Inventare una storia
Nella mole di avvenimenti che si presentano ogni giorno nella vita degli uomini non esistono storie: siamo noi a isolarle, a crearle e a distinguerle.
Dall'immagine alla storia
Anche un'immagine può essere evocativa... Partendo da un'immagine possiamo fare una descrizione tradizionale, cercando di contestualizzarla, e poi di descrivere ciò che viene rappresentato nelle sue caratteristiche sensoriali, nella maniera più precisa possibile e con il lessico più accurato possibile.
Possiamo invece porci domande sull'immagine e da lì dare spazio alla fantasia inventandoci una storia.
Proviamo a fermarci su una persona, un avvenimento, un oggetto visto o incontrato, a porci domande su di lui/esso e a immaginarci una storia: qual è stata la sua vita precedente, cosa fa ora, quale sarà il suo futuro.
Le risposte a queste tre domande daranno vita ad una storia compiuta.
Se sostituiamo alle tre domande, su una stessa immagine, tre immagini diverse avremo tre storie compiute da mettere in sequenza.
Se chi analizza tutto questo è un gruppo e non un individuo le interpretazioni delle tre immagini si moltiplicano per il numero dei partecipanti al gruppo
È da qui che parte la tecnica della microdidattica, la spiegazione, la precisazione, l'illustrazione, l'interpretazione, il commento della sequenza delle tre immagini-storia avrà bisogno di interventi sempre più complessi ed è proprio precisando, illustrando, commentando, interpretando, le sequenze aggiunte che si arriva al risultato finale: Una storia che ha dentro di sé tanti stimoli diversi ma compresi in un unico contenitore narrativo.
Come arrivare alla scrittura creativa?
Operando per gradi. Principalmente si tratta di scegliere un testo gradevole, del genere che piace al gruppo con cui si lavora e, laddove se ne presenti l'occasione, interrompere la lettura per farlo intervenire DENTRO la scrittura, con un'opera di manipolazione che sarà (e bisogna precisarlo) di carattere propedeutico.

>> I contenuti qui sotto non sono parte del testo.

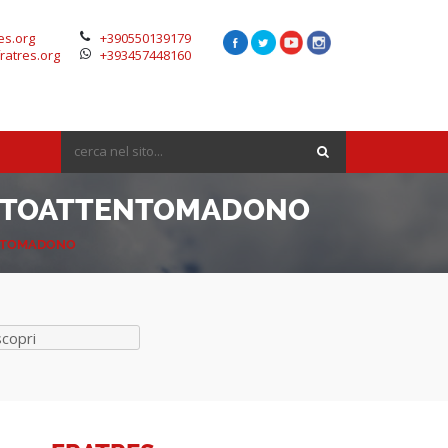
es.org
+390550139179
ratres.org
+393457448160
IOSTOATTENTOMADONO
ENTOMADONO
scopri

Serve imparare l'uso (e non solo riconoscerle) delle varie tecniche della descrizione, dell'espansione, del dialogo, del monologo, della suspance, dell'inserimento di un nuovo personaggio, del giro di vite, ecc. Serve imparare e riconoscere, ma anche a progettare, un sistema di personaggi (ridotto, ma il più possibile completo). È bene che si sappia distinguere tra fabula e intreccio, imparando la tecnica del passaggio dal discorso diretto a quello indiretto, che si sappia scrivere in prima persona come in terza persona. Gli esercizi del corso forniscono ampio materiale in proposito, ma se ne può creare di specifico come, accade comunemente in corsi di questo tipo.
Si possono, dunque, scegliere testi adatti all'intervento ed inserire passi elaborati dal gruppo stesso. È un primo esercizio di scrittura creativa perché offre un apporto originale, anche se, in ultima analisi, consiste nella manipolazione di un testo preesistente. Gli esercizi sono molteplici:
Una volta completata la lettura del testo (così manipolato da renderlo irriconoscibile, ma molto "personalizzato") si richiede di scriverne uno nuovo, anche seguendo il modello, se questo può facilitare il lavoro. Ne deriveranno brevi racconti, prodotti in gruppi, più o meno riunificabili in un testo unico con il coordinamento del conduttore.
Quello che si propone il corso, tramite l'uso degli esercizi, è la possibilità di abbandonare completamente l'idea pretesto a favore della stesura di un testo completamente nuovo, compatibilmente con il tempo a disposizione.